Rosario Hevia desde Chile, a contramano de consumo rápido de moda

Rosario Hevia desde Chile, a contramano de consumo rápido de moda. Desde Chile, la fundadora de Ecocitex, Rosario Hevia lidera movimiento contra el consumo rápido de moda.

Chile moda Rosario Hevia

Todo comenzó con la ropa de bebé. Cuando Rosario Hevia quedó embarazada de su segundo hijo, empezó a notar cuántas prendas infantiles se desperdician. Los mamelucos de género que compró para su primogénita, una hija, estaban en perfectas condiciones, pero no le quedarían bien a su nuevo bebé. Comenzó a centrarse en los residuos textiles en su país de origen, Chile.

La experiencia en ingeniería de Hevia significa que constantemente agrega números, encuentra soluciones y mejora los sistemas. Chile es el principal consumidor de moda rápida en América Latina , por lo que el tema se sintió apremiante a nivel social, no solo personal.

Travieso

Mientras cargaba a su bebé de un día en la clínica en 2018, decidió construir Travieso, un mercado de ropa usada para bebés y un negocio de reciclaje. Unos meses después, decidió dejar su puesto como subdirectora de planificación financiera de Latam Airlines Group para hacer crecer su negocio.

A medida que Travieso ganó popularidad en Santiago, Hevia pronto tuvo una pila de telas viejas y dañadas. Estaba recibiendo 400 kilogramos, más de 880 libras, de desechos textiles todos los meses a fines de 2019. Hevia comenzó a investigar alternativas para la ropa que no se podía reciclar o revender, lo que representaba aproximadamente el 20 % de las donaciones que recibió en el tiempo.

“Fuimos al Ministerio del Medio Ambiente, a los municipios, a las grandes tiendas departamentales que decían reciclar sustentablemente. Todos simplemente respondieron: ‘Lo donamos’. E insistió: “Pero te hablo de la ropa en mal estado, y me decían, ‘Ay no, se tira’”. En ese momento no encontraba una solución viable en Chile.

Pero Hevia siguió buscando. A finales de 2019, se enteró de la venta de una antigua fábrica de hilados. Eso fue todo. Ella crearía hilo a partir de desechos textiles para su nueva empresa llamada Ecocitex, un acrónimo de Economía Circular Textil (Economía Circular Textil).

Fábrica propia

La comprensión de Hevia sobre los desechos textiles chilenos provino de las estadísticas publicadas por el Diario Financiero en 2018 que revelan que Chile produce 550 toneladas de desechos textiles cada año. Se sentía esperanzada con su fábrica de hilados.
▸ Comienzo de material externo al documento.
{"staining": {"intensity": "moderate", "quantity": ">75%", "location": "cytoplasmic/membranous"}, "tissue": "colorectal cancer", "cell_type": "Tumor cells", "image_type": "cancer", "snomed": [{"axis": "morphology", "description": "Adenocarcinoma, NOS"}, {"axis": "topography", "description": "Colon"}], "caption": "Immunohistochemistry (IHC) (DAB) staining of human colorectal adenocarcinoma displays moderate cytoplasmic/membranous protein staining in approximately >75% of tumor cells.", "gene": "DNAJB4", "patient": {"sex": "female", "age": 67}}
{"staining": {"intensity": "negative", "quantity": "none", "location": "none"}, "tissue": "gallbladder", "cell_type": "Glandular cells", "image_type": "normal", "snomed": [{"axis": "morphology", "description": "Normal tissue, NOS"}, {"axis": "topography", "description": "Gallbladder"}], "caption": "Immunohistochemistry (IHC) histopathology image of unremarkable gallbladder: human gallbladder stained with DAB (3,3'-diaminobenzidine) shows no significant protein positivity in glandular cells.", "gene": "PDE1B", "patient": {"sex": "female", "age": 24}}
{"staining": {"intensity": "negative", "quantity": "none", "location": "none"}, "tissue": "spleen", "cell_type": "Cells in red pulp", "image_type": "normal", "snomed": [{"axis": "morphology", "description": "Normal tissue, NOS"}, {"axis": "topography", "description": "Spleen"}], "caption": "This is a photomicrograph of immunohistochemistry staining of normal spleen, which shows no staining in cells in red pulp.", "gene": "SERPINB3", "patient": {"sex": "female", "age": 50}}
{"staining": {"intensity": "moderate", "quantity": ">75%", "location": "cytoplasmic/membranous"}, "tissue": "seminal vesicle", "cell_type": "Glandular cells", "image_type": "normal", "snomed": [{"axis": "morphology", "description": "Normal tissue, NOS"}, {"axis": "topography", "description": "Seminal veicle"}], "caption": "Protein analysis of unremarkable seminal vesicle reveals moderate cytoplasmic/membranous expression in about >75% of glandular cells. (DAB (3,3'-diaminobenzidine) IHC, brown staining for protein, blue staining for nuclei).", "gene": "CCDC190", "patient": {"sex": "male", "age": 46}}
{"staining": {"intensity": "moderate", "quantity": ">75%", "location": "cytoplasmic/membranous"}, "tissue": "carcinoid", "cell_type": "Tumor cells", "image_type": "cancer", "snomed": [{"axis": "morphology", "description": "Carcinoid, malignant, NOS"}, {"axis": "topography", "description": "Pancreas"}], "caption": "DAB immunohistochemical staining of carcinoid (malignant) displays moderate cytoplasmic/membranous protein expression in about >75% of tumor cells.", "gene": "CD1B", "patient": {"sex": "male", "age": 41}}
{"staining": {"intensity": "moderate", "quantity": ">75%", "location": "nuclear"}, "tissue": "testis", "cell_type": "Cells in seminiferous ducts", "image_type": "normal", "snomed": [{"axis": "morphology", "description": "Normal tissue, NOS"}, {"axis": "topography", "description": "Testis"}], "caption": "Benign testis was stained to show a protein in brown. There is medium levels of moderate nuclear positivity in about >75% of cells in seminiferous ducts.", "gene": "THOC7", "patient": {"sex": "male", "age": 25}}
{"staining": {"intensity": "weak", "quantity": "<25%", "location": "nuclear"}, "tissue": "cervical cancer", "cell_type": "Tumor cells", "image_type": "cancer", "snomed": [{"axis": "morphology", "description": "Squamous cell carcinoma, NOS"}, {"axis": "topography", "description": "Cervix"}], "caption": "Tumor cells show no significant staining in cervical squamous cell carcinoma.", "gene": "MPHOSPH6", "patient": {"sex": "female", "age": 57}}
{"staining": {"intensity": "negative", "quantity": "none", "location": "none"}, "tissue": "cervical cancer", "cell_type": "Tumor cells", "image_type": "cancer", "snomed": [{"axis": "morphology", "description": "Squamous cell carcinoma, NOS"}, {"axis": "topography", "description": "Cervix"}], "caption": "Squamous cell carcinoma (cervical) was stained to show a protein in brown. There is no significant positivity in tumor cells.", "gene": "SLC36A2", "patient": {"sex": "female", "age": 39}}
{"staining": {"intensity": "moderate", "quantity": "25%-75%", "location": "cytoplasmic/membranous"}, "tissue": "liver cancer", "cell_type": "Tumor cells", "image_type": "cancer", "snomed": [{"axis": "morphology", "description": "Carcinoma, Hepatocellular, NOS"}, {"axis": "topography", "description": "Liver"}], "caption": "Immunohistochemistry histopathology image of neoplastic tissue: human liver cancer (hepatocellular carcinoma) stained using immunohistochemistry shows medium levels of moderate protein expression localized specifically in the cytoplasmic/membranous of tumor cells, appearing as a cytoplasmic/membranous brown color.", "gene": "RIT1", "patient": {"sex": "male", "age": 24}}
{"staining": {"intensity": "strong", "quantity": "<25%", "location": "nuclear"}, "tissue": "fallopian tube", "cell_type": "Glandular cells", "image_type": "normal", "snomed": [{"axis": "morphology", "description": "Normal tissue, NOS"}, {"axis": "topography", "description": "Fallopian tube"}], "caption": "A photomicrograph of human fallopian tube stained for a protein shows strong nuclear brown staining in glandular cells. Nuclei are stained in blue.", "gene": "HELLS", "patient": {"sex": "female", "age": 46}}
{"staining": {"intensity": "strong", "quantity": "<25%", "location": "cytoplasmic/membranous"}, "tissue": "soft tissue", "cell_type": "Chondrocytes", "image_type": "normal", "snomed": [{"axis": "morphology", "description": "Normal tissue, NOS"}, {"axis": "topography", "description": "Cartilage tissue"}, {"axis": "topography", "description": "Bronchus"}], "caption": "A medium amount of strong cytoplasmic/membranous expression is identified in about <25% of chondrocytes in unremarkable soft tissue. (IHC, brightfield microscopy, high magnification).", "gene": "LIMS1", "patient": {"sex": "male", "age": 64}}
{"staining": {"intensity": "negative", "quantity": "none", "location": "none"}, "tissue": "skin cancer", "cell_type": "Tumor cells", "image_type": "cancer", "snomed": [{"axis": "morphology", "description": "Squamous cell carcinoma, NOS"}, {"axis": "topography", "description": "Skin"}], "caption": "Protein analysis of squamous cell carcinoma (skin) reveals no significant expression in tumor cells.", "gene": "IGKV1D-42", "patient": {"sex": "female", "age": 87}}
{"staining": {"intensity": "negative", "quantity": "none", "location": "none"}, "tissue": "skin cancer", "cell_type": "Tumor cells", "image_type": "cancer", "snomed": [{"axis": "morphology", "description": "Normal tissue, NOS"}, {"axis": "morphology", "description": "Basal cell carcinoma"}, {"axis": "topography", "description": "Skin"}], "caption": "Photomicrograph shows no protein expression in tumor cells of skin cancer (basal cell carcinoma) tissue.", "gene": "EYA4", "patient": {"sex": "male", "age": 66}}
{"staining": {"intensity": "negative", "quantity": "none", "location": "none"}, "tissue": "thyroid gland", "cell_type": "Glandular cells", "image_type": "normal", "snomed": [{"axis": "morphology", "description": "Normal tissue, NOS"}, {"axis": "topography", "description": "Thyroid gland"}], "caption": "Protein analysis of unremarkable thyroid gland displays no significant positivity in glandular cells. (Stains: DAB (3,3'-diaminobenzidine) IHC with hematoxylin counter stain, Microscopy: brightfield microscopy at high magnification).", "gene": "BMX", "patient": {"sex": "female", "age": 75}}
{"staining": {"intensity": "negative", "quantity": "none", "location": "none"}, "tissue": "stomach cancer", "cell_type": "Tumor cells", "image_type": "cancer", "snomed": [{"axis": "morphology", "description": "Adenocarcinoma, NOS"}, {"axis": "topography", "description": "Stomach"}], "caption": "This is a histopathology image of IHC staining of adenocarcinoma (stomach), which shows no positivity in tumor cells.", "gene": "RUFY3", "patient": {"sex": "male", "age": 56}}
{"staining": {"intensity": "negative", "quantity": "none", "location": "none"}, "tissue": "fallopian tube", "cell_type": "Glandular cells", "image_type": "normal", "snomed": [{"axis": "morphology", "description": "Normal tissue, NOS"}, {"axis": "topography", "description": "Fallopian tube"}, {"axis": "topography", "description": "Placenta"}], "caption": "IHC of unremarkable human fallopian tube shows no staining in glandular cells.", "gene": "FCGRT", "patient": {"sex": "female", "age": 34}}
“Tengo la capacidad de procesar 20 toneladas por mes, es decir, 240 por año”, dice. Pero en noviembre de 2021 surgieron en Chile impactantes imágenes del desierto de Atacama que revelaron 39.000 toneladas de ropa desechadaabandonados en vertederos improvisados. Era peor de lo que pensaba Hevia.

Las fotos se volvieron virales en todo el mundo, con medios internacionales como Al Jazeera y la BBC cubriendo montones. “Lo que más me entristeció de esta noticia fue que el problema se viralizó en todo el mundo pero no las soluciones”, dijo Hevia. Solo le dio más determinación para hacer que Ecocitex funcionara.

Ecocitex

En el patio de la empresa en Santiago, existen contenedores para dejar ropa para reciclar y prendas usadas para la venta. El reciclaje le cuesta al donante 990 pesos chilenos por kilogramo —alrededor de $1,20— por ropa en mal estado sin elementos no textiles como cremalleras, botones o lentejuelas.

Hay una razón para esa tarifa. “La única forma de eliminar los desechos textiles es educar e involucrar al consumidor”, dice Rosario. Ella explica que los consumidores luchan por diferenciar la donación del reciclaje, que requiere mucha mano de obra: “Donas ropa en buenas condiciones, es como donar una lavadora que todavía funciona, pero cuando algo está roto o manchado, eso es un servicio de reciclaje”.